December 1, 2015

19. 1989 / Ryan Adams

1989
There is no irony in Ryan Adams' faithful reinterpretation of Taylor Swift's world-beating collection of pop songs from 1989.  It is clear that Adams admires the strength of the source material.  In response to Swift's tweeted wonderment about news of the project, he replied: Just finished Style.  Badass tunes, Taylor.  We're sandblasting them and they're holding steady.  Though some have winced at the seemingly too-cute play for attention, Adams' sure-handed feel for a great hook or a little songwriting moment makes the pairing too obvious in hindsight.  His keen grasp of almost every guitar-based styling - from power-pop to folk-rock to balladeering - suits Swift's material just fine.

1989 is not a poetic deconstruction in the vein of Mark Kozelek's AC/DC or Modest Mouse albums.

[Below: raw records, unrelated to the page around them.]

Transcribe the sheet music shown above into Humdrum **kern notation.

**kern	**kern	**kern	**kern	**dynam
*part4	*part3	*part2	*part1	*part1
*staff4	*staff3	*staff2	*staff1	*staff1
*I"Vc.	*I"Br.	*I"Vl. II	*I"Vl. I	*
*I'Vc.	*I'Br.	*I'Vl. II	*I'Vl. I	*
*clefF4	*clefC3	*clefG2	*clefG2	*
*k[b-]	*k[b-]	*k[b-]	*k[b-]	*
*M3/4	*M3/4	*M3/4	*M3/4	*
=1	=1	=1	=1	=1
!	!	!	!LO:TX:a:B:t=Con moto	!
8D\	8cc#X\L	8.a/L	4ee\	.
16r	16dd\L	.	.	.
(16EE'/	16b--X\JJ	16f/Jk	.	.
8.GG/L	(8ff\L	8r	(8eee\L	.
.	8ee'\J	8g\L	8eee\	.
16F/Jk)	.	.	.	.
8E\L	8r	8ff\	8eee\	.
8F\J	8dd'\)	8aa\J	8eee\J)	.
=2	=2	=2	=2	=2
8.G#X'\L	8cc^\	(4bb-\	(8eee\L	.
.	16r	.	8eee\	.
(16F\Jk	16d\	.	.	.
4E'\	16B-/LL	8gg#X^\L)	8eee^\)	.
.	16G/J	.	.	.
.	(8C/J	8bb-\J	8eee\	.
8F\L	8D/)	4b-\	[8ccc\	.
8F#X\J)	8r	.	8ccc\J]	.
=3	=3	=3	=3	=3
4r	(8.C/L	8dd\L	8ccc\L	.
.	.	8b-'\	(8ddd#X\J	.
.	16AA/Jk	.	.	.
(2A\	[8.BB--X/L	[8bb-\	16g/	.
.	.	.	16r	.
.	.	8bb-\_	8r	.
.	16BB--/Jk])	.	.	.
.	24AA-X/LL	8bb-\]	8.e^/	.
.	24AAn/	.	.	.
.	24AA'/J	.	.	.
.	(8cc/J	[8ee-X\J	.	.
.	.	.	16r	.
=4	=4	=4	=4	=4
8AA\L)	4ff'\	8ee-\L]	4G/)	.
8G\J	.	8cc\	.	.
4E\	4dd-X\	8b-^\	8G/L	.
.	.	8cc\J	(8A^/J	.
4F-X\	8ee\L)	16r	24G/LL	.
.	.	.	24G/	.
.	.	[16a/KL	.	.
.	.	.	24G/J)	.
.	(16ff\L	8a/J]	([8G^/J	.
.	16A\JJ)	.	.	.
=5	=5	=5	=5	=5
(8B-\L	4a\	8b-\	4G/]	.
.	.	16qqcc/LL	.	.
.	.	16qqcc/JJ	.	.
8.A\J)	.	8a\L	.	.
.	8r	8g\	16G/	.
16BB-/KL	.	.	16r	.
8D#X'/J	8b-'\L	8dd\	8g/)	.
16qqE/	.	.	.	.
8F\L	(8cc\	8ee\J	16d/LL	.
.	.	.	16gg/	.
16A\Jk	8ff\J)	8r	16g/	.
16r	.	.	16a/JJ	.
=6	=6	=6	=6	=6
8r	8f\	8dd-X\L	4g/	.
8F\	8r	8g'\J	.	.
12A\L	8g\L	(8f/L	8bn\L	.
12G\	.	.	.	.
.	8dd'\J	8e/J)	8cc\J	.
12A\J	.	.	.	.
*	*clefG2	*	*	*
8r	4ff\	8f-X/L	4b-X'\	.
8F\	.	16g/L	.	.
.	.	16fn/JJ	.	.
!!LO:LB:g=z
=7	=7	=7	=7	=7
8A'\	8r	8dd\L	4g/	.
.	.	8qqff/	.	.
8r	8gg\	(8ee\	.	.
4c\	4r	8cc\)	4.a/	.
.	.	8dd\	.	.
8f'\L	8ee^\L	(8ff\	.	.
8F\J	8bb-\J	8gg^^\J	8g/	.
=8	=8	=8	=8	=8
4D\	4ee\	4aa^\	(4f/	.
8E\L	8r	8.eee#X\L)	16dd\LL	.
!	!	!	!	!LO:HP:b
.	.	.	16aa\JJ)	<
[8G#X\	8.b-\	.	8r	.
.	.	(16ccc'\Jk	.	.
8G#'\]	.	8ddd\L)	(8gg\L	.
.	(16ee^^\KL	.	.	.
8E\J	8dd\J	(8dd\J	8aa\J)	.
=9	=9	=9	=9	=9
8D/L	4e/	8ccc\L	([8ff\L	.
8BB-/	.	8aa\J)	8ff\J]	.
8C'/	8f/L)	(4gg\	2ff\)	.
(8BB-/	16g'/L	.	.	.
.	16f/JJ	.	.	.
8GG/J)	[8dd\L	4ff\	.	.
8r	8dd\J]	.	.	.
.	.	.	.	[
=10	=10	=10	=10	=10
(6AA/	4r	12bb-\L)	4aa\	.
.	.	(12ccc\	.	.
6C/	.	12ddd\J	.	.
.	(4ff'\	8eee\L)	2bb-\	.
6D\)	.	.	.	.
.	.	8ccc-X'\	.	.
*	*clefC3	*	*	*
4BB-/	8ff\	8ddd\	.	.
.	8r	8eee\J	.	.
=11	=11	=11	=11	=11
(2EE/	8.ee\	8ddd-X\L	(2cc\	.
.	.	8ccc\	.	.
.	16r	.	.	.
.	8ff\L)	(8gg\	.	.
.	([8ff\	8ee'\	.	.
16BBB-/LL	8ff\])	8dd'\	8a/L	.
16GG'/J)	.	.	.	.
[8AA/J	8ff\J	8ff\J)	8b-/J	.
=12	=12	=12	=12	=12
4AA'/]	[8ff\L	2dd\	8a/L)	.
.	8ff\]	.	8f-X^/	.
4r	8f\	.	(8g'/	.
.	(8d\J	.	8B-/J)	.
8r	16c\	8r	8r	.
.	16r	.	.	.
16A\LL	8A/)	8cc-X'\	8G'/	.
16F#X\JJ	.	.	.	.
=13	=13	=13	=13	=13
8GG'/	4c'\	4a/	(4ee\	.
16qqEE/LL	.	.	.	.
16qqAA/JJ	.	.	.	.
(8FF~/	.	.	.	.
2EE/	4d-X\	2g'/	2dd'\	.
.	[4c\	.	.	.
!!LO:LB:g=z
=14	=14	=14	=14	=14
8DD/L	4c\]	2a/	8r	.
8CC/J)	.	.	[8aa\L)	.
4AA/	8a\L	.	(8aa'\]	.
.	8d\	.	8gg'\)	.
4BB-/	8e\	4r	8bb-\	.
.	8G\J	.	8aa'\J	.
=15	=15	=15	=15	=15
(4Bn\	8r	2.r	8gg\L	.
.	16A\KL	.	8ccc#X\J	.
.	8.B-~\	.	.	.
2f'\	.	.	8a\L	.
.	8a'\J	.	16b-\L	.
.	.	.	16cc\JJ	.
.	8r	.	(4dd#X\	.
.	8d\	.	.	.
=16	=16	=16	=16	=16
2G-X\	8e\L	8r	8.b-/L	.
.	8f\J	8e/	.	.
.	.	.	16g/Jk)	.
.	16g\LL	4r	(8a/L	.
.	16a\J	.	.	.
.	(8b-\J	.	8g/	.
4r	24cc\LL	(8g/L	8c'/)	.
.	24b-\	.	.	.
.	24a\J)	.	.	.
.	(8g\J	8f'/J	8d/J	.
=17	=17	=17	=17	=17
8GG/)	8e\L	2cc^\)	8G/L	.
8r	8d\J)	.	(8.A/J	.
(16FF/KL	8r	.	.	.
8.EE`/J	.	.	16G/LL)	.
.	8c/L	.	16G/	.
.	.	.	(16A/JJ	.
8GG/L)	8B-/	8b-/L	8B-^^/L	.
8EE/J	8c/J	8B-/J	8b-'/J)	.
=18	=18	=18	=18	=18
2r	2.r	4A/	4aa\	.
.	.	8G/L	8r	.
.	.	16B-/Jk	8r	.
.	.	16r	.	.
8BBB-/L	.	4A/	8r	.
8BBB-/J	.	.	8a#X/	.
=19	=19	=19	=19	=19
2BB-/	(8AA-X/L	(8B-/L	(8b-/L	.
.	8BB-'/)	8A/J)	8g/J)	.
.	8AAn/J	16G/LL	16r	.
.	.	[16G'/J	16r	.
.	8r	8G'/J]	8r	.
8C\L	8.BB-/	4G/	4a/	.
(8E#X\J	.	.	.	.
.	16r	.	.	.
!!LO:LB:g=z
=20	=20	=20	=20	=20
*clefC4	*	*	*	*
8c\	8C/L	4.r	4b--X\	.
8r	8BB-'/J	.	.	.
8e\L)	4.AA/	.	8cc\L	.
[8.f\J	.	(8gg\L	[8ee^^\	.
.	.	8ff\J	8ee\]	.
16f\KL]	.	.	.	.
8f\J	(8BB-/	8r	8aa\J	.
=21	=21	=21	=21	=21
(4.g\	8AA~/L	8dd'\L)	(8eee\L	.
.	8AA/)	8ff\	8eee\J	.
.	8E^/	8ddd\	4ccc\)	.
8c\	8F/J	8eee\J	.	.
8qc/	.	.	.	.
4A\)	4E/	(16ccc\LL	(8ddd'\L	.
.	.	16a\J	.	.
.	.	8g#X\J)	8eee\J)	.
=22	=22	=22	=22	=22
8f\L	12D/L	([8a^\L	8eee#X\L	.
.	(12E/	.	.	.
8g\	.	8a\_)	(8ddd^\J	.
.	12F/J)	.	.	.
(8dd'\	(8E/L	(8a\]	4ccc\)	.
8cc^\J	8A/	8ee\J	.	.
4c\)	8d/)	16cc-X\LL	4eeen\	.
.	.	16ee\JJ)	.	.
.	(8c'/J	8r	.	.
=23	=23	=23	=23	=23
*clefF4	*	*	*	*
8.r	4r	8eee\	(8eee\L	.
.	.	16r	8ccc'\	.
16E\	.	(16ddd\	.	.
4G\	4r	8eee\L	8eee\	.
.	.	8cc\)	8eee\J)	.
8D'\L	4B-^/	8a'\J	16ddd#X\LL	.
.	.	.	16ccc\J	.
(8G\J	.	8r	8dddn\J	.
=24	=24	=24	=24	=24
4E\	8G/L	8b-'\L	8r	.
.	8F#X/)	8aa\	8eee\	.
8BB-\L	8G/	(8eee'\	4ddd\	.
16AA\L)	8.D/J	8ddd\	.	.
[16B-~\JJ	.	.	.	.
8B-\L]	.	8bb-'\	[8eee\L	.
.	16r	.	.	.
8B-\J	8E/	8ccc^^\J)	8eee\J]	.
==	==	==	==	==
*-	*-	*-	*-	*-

Rather than completely reimagine (and sometimes surpass) the source material, Adams stays true to 1989's original intent, keeping the melodies largely intact while playing with tempo, texture, and tone.  That said, Adams cannot help but run the tracks through his wistful, past-the-heartbreak prism, long practiced over the course of more than a dozen solo albums.  Where Swift's renditions capture the fleeting climax of youthful exuberance, Adams' takes evoke a self-aware melancholy--things may not have worked out but it was worth trying.

Most listeners wanted to hear what he would do with the huge singles.  "Blank Space" is a soft-picked torch song, slowed down and sung in Adams' plaintive register as gentle strings and keyboards arrive and the whole thing simmers into a sad-eyed folk ballad.  "Style" is an 80's rock stomper, where Adams apes his Replacements influence and goes straight for broke, loose change rattling after too many drinks at the arcade, resulting in a solid but by no means perfect attempt at reaching the original's neon pop glow.  "Shake It Off" is a pensive, late-night affair.  The sticks hit the kit and the keyboards chime in, but there is never a release like the original.  Everything is pent up and frustrated, belying the song's supposedly feel-good, move-on mantra.  "Bad Blood" is the best cover of the big hits, a mid-tempo rocker that shows Adams at his sturdy best.

The real treats are the deeper cuts, if you can even call any track on 1989 such a thing.  "Welcome to New York" opens the album with glistening guitar pop, throbbing with energy and hope and a chance that everything may come together.  "Out of the Woods" could have easily fit on Ashes & Fire, a straightforward, folk-tinged plea for hanging on just a little longer, as it builds to a lovely stretch of violins, keyboards, and guitar strums.  "All You Had To Do Was Stay" is my favorite track on the record, probably because it is the precise intersection between Swift's buoyant electro-pop and Adams' unfussed guitar rock.